O Zé é um trabalhador assalariado, igual a grande maioria dos brasileiros. Como outros tantos dessa maioria, ama futebol, discute e flauteia com os colorados, joga a sua peladinha no fim-de-semana e junta uns trocados para ir ver seu time jogar. Zezinho, seu filho mais velho, nunca viu a Seleção Brasileira jogar ao vivo. Sempre vê pela TV com seus 3 irmãos menores. Zé passou o mês todo tentando fazer bicos para conseguir comprar ingressos para levar seu filho para o Beira-Rio. Não conseguiu. A opção seria ver o treino, mas tinha que trabalhar no sábado para garantir o sustento da família. Lhe faltaria tempo. Outro problema seria trocar os alimentos não-perecíveis pelos ingressos do treino, por motivos óbvios. Ele teve uma idéia. Pegou o guri, botou uma camiseta canarinho que comprou de um camelô, disse "Hoje nós vamos ver a seleção, Zezinho" e cedo se tocou de ônibus da Restinga pro Hotel Deville. Chegando lá, tinha bastante gente, mas nenhuma multidão. Zezinho estranhou que estavam todos do lado de fora. O pai, preocupado, chegou num brigadiano e perguntou: "Dá pra ver os boleiros?". A resposta foi que nem na grama verdinha do hotel poderiam pisar. "E aí pai?", "Vamos ficar por aqui filho, de repente eles vêm dar um alô pra galera". Ali ficaram e nem o massagista deu alô. Lá dentro, só hóspedes, jogadores e credenciados da CBF. Um jornalista perguntou pro Roberto Carlos (o lateral que usa brincos com brilhantes que podem ser vistos da arquibancada durante um jogo, mas que um dia já foi o Robertinho, filho do seu Oscar, o lavrador) "Não tá faltando contato com o povo?". A resposta "Não, tá bom assim". Perto dali, Juan, o zagueiro que lê livros de história e fala "Aqui, o racismo é mascarado. Não é só a questão racial que preocupa, é a questão social do pobre, negro ou branco", tirava fotos com duas crianças mais afortunadas e credenciadas. Gilmar Veloz Filho, Théo e Raul Stédile disputavam quem conseguia mais autógrafos dos jogadores. Depois de um tempão, lá fora, no sol, Zé e Zezinho abanaram para um ônibus com insulfilm em todas as janelas. Nem a vitória de 4 x 1 serviu pra colocar um sorriso no rosto de Zezinho.

Desculpem, mas eu não podia passar a segunda-feira sem mandar a CBF e a Seleção Brasileira inteira tomarem bem no meio no cu. Estrelinhas de merda.

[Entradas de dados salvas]
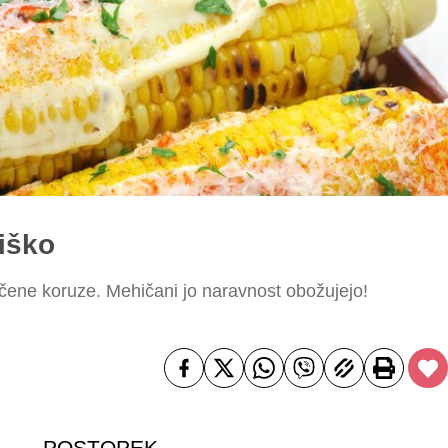
iško
pečene koruze. Mehičani jo naravnost obožujejo!
POSTOPEK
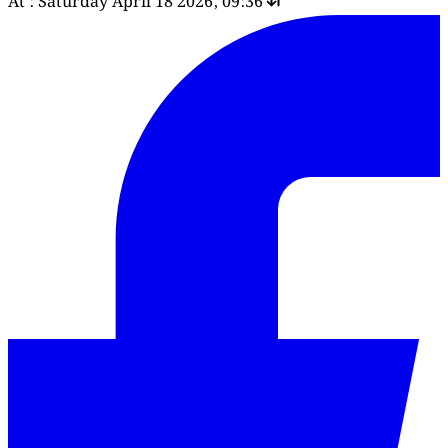
At : Saturday April 18 2026, 09:36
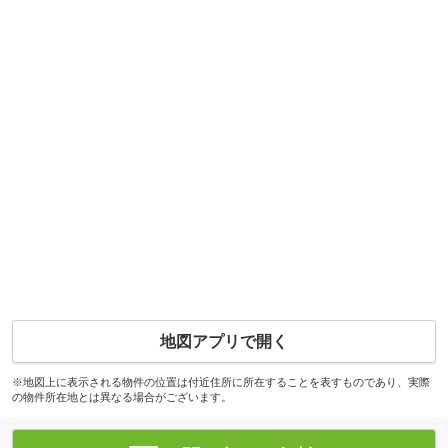
地図アプリで開く
※地図上に表示される物件の位置は付近住所に所在することを表すものであり、実際
の物件所在地とは異なる場合がございます。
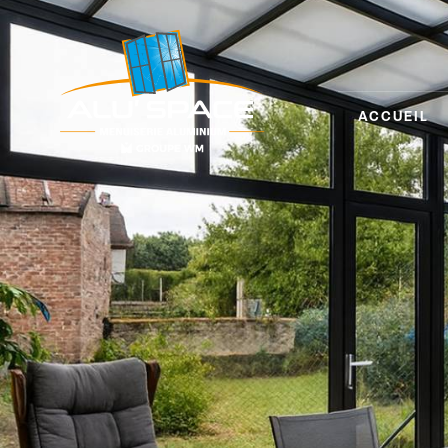
Panneau de gestion des cookies
ACCUEIL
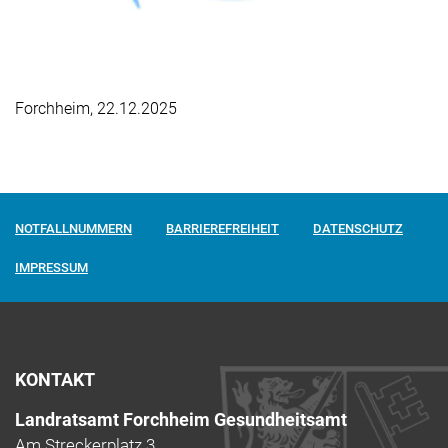
Forchheim, 22.12.2025
NOTFALLNUMMERN
BARRIEREFREIHEIT
DATENSCHUTZ
IMPRESSUM
KONTAKT
Landratsamt Forchheim Gesundheitsamt
Am Streckerplatz 3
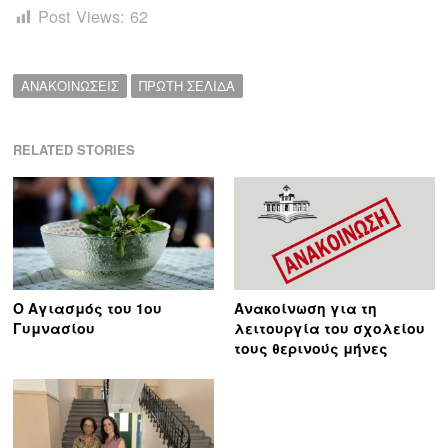
Post Views:
62
ΑΝΑΚΟΙΝΩΣΕΙΣ
ΠΡΩΤΗ ΣΕΛΙΔΑ
RELATED STORIES
Ο Αγιασμός του 1ου
Ανακοίνωση για τη
Γυμνασίου
λειτουργία του σχολείου
τους θερινούς μήνες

→ **O que fazer**
No texto sobre o Zé e o Zezinho, quais são todos os lugares citados pelo nome? As entradas formam um material à parte, separado do texto.

→ **Resposta escrita**
Beira-Rio, Restinga e Hotel Deville.